By default, each time an ecompute
is started a new resource
provider is created. This means that there can be orphaned providers
in placement that will be scheduled to, but don't have any
listeners. You can work around this by calling
delete from resource_providers;
in the database, as required.
Or (new feature!), if uuid
in compute.yaml
is set to a specific
value, that value will be used each time ecompute
is started. If
a resource provider with that uuid already exists, its inventory
will be (re)set to whatever is accurate. When ecompute
gets a
SIGINT
or Ctrl-C it will lock its inventory by setting the
reserved
value on the VCPU
inventory to equal total
and then
exit. Next time it is started (with the same uuid), reserved will be
cleared. Unless you have some particular reason for not, you should
use this feature.
Once ecompute
is running, we can try to schedule a workload.
eschedule
can run from any host that has network access to the
placement and etcd servers. Modify schedule.yaml
as required.
eschedule 'resources=VCPU:1,DISK_GB:1,MEMORY_MB:256'
You can also request an image:
eschedule resources=VCPU:1,MEMORY_MB:256,DISK_GB:1 \
https://cloud-images.ubuntu.com/bionic/current/bionic-server-cloudimg-amd64.img
If no image is specified Cirros 0.3.6 is used.
The output from eschedule
will look something like this:
NOTIFIED TARGET, b8756be5-a30d-4311-920c-0ad996367a8e, \
OF INSTANCE d578fb7c-7787-4e73-b69a-a7b3ef9bf73a
And from ecompute
:
INSTANTIATE INSTANCE d578fb7c-7787-4e73-b69a-a7b3ef9bf73a \
WITH IMAGE e9bedb97-917a-4f4e-9a69-8ad21840267f
ALLOCATIONS ARE {'b8756be5-a30d-4311-920c-0ad996367a8e': \
{'resources': {'VCPU': 1, 'DISK_GB': 1, 'MEMORY_MB': 256}}}
If there is no capacity available, either because there's none left or because the resource requirements are too expansive it will look like this:
eschedule \
'resources=VCPU:1,DISK_GB:1,MEMORY_MB:256&required=MISC_SHARES_VIA_AGGREGATE'
NO ALLOCATIONS LEFT
After an instance is booted its (local only!) IP address is put
back in etcd, which you can query by giving the instance uuid to
eschedule
:
eschedule d578fb7c-7787-4e73-b69a-a7b3ef9bf73a
By default the guest IP is only accessible from the host. If you define
a bridge interface in compute.yaml
this can be worked around. See
BRIDGE.md for more information.
You can destroy an instance by:
eschedule destroy d578fb7c-7787-4e73-b69a-a7b3ef9bf73a
This will destroy and undefine it on the host, remove the disk,
and clear the allocations in placement. You can also use virsh
to
destroy VMs, but this will not clean up allocations.

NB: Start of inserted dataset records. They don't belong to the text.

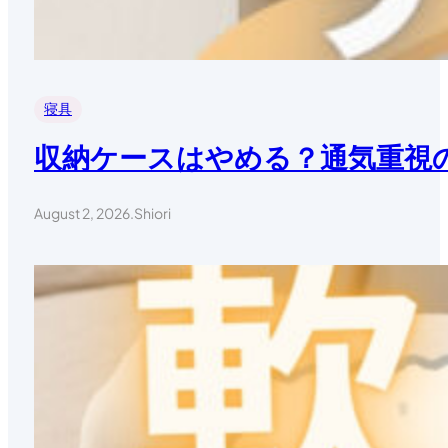
寝具
収納ケースはやめる？通気重視
August 2, 2026
.
Shiori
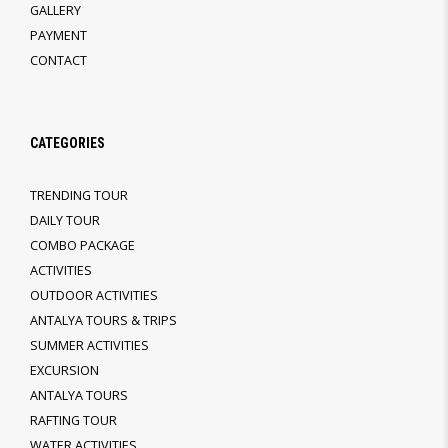
GALLERY
PAYMENT
CONTACT
CATEGORIES
TRENDING TOUR
DAILY TOUR
COMBO PACKAGE
ACTIVITIES
OUTDOOR ACTIVITIES
ANTALYA TOURS & TRIPS
SUMMER ACTIVITIES
EXCURSION
ANTALYA TOURS
RAFTING TOUR
WATER ACTIVITIES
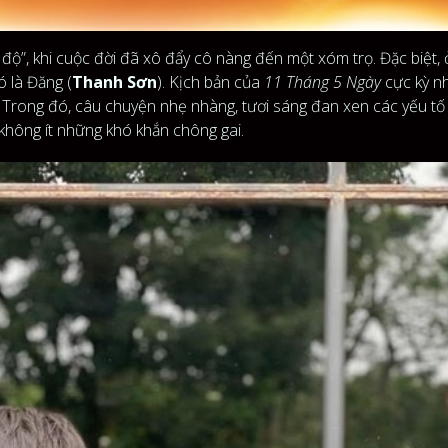
độ”, khi cuộc đời đã xô đẩy cô nàng đến một xóm trọ. Đặc biệt, 
ó là Đăng (
Thanh Sơn
). Kịch bản của
11 Tháng 5 Ngày
cực kỳ n
ẻ. Trong đó, câu chuyện nhẹ nhàng, tươi sáng đan xen các yếu tố b
p không ít những khó khắn chông gai.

Note: The database and etcd data (in /data/etcd
) are not
cleaned up. You'll want to take care of that yourself.
- On startup a compute should check to see if the metadata server is there, and if not, fork and start one.
- Or, better, instead of a metadata server, let's use a config drive?

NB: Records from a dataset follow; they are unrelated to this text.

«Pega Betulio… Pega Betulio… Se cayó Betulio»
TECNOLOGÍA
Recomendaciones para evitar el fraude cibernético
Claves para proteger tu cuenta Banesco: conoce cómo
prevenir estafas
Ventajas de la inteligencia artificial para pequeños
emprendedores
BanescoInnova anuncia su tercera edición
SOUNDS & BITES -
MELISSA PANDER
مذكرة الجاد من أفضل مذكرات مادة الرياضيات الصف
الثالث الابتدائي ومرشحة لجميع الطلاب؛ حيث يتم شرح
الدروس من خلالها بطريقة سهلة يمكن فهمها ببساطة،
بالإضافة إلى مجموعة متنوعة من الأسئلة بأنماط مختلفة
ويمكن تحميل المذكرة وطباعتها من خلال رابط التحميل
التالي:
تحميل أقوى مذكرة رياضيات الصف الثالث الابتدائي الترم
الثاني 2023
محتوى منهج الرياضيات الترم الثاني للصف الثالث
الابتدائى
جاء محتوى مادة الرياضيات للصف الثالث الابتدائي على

- Resizing disk images is currently done with multiple subprocess calls, this is cumbersome and weird.
- Switch all the subprocess calls to using the python libvirt package directly.
- Asking to destroy a VM while it is being built has not been tested and is likely to go poorly.
- The network handling in BRIDGE.md is clumsy and does not work well for all images. Switching to config drive instead of metadata server will help that, somewhat.
- Configuration should be limited, because that's hassle.
- Features should be limited, because that's hassle.
- Failure is just failure. Try again yourself, we're not going to do it for you.
- If you are running a linux VM on an esxi hypervisor as a host for
this stuff you might need to
export LIBGUESTFS_BACKEND_SETTINGS=force_tcg
to get filesystem manipulation to work well.
If you think this is interesting, and would like to help out, please feel to make a pull request. There are a few main areas that need attention:
- Making networking more useful.
- Error handling.
- Interacting with libvirt and avoiding subprocess calls.
- Properly choose and launching images with user-data.